Caenea Fri 10-Feb-17 11:45:55

@sycamore, she went from 11lb exactly to 12lb 6oz. So she has put some on, but I don't know if that's not a gain - like did she put some on but then lose some? I haven't had her weighed since the six week check so I've no idea what happened.

teaandbiscuitsforme Fri 10-Feb-17 11:51:12

Taking her to be weighed in a week is crazy, they should at least have said a month!

Personally, I wouldn't wake her and I wouldn't take her to be weighed unless she stops growing or feeding. However, I would stop the dummy for now to see if she looks to feed more regularly during the day without it. If she's not feeding overnight, then she needs to regulate and build your supply during the day.

Writerwannabe83 Fri 10-Feb-17 11:52:22

How many times does she feed during the day?
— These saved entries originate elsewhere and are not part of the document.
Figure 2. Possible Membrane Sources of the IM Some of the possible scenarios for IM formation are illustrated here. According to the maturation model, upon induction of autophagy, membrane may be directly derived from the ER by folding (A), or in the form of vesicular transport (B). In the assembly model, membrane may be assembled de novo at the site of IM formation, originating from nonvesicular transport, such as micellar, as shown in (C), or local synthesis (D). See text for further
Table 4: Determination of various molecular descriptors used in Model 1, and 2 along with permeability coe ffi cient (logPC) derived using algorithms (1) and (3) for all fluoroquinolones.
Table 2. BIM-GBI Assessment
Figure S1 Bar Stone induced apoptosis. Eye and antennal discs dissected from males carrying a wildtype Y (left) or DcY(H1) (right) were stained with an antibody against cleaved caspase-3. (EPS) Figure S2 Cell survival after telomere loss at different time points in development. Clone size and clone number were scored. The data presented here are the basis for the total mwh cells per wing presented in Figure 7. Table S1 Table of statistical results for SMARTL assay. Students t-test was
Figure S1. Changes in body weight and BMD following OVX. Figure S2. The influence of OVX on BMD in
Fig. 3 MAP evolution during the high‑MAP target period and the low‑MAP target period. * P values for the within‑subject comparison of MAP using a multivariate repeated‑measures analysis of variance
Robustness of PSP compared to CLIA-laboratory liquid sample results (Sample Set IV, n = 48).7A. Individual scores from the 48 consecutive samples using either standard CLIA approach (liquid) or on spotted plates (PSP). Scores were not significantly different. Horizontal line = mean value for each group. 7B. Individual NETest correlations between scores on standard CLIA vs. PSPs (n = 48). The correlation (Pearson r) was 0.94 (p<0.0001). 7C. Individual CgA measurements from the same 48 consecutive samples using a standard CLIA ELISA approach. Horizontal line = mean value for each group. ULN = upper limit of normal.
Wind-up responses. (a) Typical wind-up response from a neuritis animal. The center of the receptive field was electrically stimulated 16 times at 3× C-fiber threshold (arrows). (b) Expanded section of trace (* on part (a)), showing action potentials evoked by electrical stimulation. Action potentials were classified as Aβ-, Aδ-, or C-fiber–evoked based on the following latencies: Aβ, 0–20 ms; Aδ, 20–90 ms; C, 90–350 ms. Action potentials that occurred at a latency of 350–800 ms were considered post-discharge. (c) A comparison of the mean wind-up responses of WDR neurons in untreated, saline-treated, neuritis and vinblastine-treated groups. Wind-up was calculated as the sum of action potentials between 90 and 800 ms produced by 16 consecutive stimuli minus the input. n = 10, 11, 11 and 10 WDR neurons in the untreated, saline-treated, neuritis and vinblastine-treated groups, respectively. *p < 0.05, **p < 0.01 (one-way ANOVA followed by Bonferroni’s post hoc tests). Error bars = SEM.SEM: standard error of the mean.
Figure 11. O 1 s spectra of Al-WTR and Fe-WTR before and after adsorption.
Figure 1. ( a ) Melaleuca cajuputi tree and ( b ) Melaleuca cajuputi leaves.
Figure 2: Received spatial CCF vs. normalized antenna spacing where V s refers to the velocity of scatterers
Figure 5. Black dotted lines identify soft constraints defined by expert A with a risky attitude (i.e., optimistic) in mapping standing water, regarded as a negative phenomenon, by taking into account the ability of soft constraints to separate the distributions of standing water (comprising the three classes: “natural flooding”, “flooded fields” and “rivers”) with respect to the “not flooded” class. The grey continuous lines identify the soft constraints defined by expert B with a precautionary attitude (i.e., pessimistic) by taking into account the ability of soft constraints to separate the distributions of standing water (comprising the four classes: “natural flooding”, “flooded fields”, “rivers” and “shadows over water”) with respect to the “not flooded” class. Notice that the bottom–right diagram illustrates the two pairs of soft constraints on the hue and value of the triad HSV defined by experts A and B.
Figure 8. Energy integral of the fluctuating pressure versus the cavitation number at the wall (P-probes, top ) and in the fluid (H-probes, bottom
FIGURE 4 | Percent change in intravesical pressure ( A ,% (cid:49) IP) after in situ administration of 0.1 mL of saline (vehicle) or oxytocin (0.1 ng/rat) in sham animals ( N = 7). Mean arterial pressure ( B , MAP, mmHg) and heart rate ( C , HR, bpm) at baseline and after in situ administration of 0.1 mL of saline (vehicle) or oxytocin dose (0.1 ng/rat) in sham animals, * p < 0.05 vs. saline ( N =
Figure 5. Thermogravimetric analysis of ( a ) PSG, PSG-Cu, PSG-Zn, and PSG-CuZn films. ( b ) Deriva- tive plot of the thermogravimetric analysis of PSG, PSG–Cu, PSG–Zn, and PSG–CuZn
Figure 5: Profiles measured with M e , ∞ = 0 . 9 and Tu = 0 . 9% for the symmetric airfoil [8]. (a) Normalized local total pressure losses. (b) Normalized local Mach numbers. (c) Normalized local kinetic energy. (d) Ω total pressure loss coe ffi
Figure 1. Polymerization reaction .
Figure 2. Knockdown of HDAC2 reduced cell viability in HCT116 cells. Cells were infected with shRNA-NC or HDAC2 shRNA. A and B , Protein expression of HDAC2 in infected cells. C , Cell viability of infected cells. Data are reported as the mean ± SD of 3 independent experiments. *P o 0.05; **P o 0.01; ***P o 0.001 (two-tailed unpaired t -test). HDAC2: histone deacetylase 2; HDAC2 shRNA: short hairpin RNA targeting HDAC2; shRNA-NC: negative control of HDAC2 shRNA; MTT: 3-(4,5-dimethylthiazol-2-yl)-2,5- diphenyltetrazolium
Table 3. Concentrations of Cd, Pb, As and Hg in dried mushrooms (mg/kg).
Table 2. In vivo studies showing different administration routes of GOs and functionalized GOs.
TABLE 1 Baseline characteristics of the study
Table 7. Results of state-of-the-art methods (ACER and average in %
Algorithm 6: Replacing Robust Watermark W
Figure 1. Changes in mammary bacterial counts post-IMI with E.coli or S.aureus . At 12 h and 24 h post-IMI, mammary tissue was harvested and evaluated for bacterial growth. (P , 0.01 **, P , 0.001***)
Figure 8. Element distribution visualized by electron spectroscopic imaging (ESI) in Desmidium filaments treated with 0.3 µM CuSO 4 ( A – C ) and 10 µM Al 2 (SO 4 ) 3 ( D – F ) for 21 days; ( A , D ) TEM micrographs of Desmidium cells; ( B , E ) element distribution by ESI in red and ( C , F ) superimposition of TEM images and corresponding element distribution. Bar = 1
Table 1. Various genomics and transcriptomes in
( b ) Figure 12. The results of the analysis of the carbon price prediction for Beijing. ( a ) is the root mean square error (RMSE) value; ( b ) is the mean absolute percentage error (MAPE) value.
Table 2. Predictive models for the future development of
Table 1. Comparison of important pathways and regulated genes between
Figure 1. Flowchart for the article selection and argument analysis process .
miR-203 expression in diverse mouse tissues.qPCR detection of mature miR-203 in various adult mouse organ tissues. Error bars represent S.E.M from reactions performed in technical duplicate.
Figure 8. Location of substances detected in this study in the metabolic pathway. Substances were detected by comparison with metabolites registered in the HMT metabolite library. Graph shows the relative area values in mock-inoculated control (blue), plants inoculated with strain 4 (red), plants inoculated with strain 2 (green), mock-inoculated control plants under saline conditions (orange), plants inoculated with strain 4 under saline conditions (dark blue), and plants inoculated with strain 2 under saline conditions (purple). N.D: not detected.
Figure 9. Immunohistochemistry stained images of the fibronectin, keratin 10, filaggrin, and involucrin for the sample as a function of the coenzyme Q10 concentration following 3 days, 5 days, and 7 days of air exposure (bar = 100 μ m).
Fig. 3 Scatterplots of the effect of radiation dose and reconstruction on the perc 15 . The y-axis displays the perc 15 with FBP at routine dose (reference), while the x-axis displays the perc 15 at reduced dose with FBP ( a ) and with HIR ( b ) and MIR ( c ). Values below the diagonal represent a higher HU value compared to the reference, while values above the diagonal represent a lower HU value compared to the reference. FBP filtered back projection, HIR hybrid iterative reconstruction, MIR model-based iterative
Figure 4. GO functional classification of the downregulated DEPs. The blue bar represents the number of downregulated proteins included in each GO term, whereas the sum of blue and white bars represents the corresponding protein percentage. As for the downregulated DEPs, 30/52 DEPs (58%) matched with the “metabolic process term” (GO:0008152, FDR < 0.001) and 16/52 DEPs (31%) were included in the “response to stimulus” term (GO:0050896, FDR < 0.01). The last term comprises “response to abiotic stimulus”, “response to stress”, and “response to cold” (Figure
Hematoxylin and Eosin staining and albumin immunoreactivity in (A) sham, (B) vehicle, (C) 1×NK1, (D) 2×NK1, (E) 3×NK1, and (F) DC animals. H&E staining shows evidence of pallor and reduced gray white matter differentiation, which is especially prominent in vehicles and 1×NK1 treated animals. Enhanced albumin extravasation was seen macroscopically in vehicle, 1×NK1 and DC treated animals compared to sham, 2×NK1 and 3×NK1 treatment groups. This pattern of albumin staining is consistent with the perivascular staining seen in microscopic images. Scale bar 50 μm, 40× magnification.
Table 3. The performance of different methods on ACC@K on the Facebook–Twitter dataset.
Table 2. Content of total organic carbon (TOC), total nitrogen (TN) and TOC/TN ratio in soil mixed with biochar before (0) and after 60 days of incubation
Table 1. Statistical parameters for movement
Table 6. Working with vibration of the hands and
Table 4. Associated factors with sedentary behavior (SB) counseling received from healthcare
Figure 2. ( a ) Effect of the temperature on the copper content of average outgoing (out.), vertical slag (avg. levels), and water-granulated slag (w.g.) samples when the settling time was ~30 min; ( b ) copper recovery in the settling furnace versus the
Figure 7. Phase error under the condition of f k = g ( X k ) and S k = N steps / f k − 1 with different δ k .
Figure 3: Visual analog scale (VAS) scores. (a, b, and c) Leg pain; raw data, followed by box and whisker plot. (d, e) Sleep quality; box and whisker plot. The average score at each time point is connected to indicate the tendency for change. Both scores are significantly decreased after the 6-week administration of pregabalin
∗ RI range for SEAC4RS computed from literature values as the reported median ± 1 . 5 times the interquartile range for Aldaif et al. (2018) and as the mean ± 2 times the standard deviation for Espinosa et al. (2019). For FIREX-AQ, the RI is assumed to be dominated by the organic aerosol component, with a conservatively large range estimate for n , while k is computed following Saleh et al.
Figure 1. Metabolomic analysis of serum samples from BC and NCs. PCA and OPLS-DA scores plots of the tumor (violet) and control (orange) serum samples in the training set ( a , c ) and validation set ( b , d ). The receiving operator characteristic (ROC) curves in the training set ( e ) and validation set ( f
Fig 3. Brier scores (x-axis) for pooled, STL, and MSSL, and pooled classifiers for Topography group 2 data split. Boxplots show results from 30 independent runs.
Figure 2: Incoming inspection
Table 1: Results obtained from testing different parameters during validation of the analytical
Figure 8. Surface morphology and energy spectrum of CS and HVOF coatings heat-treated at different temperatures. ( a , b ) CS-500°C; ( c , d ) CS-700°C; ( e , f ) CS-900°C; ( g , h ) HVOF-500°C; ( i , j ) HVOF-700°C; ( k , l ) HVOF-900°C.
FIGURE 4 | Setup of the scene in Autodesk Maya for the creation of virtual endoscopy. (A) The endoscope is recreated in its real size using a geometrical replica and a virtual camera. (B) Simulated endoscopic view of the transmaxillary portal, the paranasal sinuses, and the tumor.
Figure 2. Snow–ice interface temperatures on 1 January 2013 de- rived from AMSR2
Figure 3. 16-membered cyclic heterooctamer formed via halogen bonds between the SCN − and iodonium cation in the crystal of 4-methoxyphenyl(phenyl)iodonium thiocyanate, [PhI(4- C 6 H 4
MagicMoments22 Fri 10-Feb-17 11:55:53

My HV got my DH and I all in a tiz when at 4 weeks we were told he had to feed every four hours - we couldnt wake him from a nap in the day and I was nearly hysterical trying to. He was fine and just slept really well (I wasnt going to shake him awake and prodding just didnt work)

He also dropped from 75-50 percentile just after Christmas and the HV made a fuss. I would have explained he had a cold which would have explained the weight loss as he wasnt feeding as well. But I decided not to bother as I shouldnt have to explain - go with your gut instincts.

I get the impression they look at all mothers as potential abusers from their reaction

MagicMoments22 Fri 10-Feb-17 11:56:27

Back up to 75 percentile now

kel1234 Fri 10-Feb-17 12:00:14

My lo was born bang on the 9th centile (6lb 7oz birth weight). He dropped to below the 2nd for a bit, then slowly went back up. He wasn't back on the 9th centile until he was around 7 months old. Then he went up and reached the 25th when he was around a year, then went slightly over the 25th. (We haven't had him weighed for a while but I'd say he's well gone up more by now, he's 17 months now).
He was exclusively formula fed, but had plenty of milk and ate well since we started weaning. The hv told me not to worry, and said that as long as he was gaining weight, he was fine.